To be clear, plenty of economists support climate policies. They find that taking action to reduce emissions now would be far more prudent than incurring the costs associated with doing nothing, as my colleague Rachel Cleetus has regularly chronicled.
Further, the biggest hurdle for climate policy is not that advocates occasionally overstate the risks associated with climate change, though they do. The people throwing down roadblocks work for fossil fuel companies, their trade groups, and ideological allies with ties to polluting industries, such as Americans for Prosperity. Given the size and scope of their lobbying efforts and their persistent electoral challenges to policymakers who embrace climate policy, they must bear some responsibility for political intransigence on climate issues as well as the fact that 23 percent of Americans are under the impression that climate change is not occurring.

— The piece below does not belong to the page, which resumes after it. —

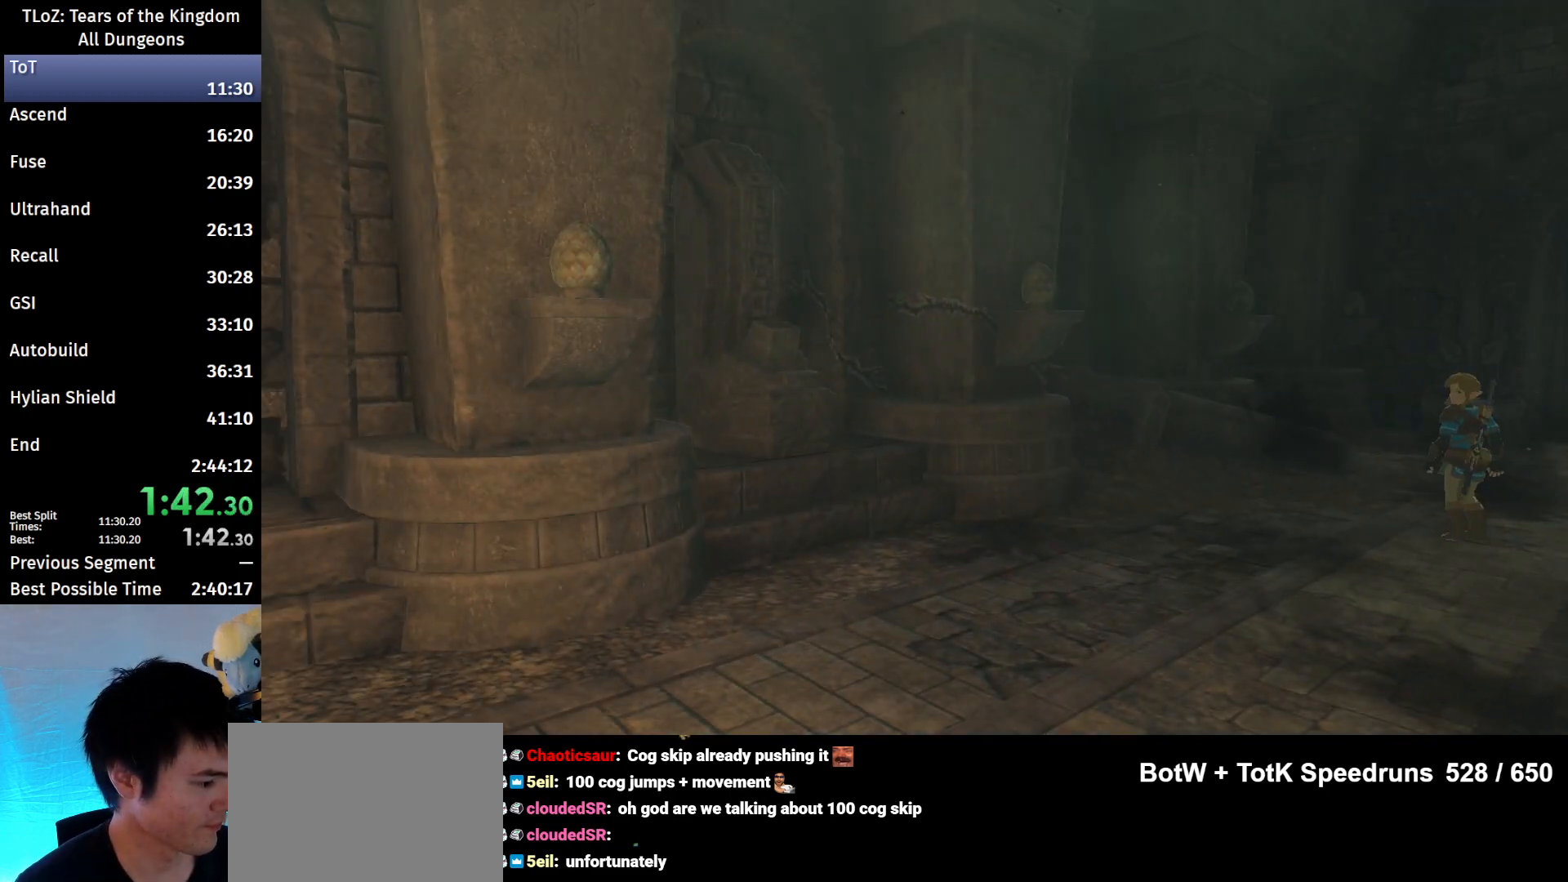
{"buttons": ["B"], "left_stick": "center", "right_stick": "center", "events": [[467, "B", "down"]]}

This is an old story, for sure, but that doesn’t make it any less true. It’s also worth pointing out that even when advocates get the science exactly right, opponents of climate policy still label them “Chicken Littles.” They do the same thing to scientists who publicly speak about their research, too.
In this same vein, Mann cites the old canard that warming has temporarily stopped, a claim the SkepticalScience.com has described as one of the “most common” misunderstandings about climate change. Mann ascribes the claim to “critics,” but doesn’t say who they are. In my experience, it’s been the groups listed above that are opposed to climate policy and spread misinformation about climate science. Mann treated their claim far too seriously, as if it was a valid “opposing view” to the science.
Mann also suggests that people who favor climate policy want a decentralized, smaller-scale economy. That might be true for some “deep greens” but it doesn’t represent mainstream opinion among climate advocates. In fact, major corporations, investment groups, and insurance companies are pushing for climate policy, too, and many are already integrating the effects of climate change into their business plans.
Again, they are listening. The conversation is changing.
Ignoring policies that work
Mann reviews the work of Yale economist William Nordhaus, who favors a global carbon price. Mann argues that no such global pricing has even been enacted. While that’s true, Mann neglects policies like California’s cap-and-trade program and the Regional Greenhouse Gas Initiative in the U.S. Northeast, along with dozens of other programs from around the world.
Further, Mann’s piece offers no discussion of renewable energy. Yet increasing reliance on renewables is one of the cornerstones of Obama Administration climate policy and renewables are a significant building block states can use to comply with forthcoming Environmental Protection Agency carbon rules.
Renewable energy is also another area where the ugly divides on climate policy can sometimes break down. For instance, Rep. Steve King (R-Iowa) has called climate scientists “frauds,” but at the same time he has vigorously defended and promoted Iowa’s flourishing wind industry.
Toward a rational climate debate
Mann closes his piece by suggesting that the prospect of geo-engineering might be enough to scare policymakers into action. That may be true, but we’re thankfully not there yet.
In the meantime, the realities of observable climate change are already changing how people think and talk about climate change, as well as policy debates at the local and national level.
Mann writes that no one knows “how soon reality will trump ideology” on climate change. It might be happening soon. It’s getting harder to pay for wildfires and coastal flooding, which are being exacerbated by a changing climate. Politicians are slowly backing off rejecting the science as they see how climate change is affecting their constituents.
I agree with some of Mann’s criticism of past mistakes climate policy advocates have made. But overall, his piece missed the mark. More and more people are listening. It’s worth telling their stories.